:: EXERCISE AIM ::
Your answer should be every line of the records that contains the word "user", copied as it stands.

◇ ◇ ◇ ◇ ◇ ◇ ◇

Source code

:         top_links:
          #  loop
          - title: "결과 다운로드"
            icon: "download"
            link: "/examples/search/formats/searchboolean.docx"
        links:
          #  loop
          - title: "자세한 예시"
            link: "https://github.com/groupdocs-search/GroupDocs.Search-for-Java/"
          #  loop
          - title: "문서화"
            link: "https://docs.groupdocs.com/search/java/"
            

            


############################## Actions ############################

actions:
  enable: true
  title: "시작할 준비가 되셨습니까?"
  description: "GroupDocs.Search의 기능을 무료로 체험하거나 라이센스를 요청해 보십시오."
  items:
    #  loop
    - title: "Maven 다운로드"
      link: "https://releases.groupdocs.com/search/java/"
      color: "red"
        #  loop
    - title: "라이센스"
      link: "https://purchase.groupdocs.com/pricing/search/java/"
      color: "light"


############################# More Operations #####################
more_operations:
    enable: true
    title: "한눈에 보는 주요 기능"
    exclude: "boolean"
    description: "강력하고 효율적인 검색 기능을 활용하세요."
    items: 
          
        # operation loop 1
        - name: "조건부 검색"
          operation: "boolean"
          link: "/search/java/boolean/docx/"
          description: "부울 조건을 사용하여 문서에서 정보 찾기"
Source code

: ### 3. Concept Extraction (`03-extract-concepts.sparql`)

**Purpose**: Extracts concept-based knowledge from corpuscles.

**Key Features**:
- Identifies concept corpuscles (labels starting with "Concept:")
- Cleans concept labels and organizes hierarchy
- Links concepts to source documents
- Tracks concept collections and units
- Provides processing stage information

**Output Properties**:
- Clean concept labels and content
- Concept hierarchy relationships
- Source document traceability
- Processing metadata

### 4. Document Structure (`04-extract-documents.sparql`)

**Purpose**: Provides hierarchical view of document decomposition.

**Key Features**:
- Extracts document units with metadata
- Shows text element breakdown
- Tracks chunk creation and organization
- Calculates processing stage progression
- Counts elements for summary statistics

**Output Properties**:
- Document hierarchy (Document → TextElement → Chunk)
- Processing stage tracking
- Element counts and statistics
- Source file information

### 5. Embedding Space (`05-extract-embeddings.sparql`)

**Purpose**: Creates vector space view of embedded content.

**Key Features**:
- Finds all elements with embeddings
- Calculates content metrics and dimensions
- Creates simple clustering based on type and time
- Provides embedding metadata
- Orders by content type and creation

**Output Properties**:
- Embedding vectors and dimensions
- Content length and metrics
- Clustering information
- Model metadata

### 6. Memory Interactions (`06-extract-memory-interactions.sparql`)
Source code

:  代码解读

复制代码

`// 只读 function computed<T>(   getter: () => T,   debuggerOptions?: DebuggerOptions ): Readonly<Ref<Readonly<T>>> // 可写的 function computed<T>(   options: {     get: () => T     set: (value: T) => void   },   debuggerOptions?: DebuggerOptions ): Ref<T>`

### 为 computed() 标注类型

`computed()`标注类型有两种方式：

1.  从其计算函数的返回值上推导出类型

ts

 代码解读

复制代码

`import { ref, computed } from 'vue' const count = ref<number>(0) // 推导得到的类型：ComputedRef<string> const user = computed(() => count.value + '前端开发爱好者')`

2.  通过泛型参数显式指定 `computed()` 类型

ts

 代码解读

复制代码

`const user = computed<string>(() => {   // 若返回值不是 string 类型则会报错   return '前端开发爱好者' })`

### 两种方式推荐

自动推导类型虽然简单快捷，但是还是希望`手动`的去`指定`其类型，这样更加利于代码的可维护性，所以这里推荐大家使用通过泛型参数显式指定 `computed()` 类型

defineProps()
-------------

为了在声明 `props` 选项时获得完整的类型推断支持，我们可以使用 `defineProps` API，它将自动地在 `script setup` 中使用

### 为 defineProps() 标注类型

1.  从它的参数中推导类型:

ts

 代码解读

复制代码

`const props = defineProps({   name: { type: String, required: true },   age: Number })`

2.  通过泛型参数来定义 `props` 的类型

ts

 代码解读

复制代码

◇ ◇ ◇ ◇ ◇ ◇ ◇

:: RESPONSE TO THIS TASK ::
`import { ref, computed } from 'vue' const count = ref<number>(0) // 推导得到的类型：ComputedRef<string> const user = computed(() => count.value + '前端开发爱好者')`
`const user = computed<string>(() => {   // 若返回值不是 string 类型则会报错   return '前端开发爱好者' })`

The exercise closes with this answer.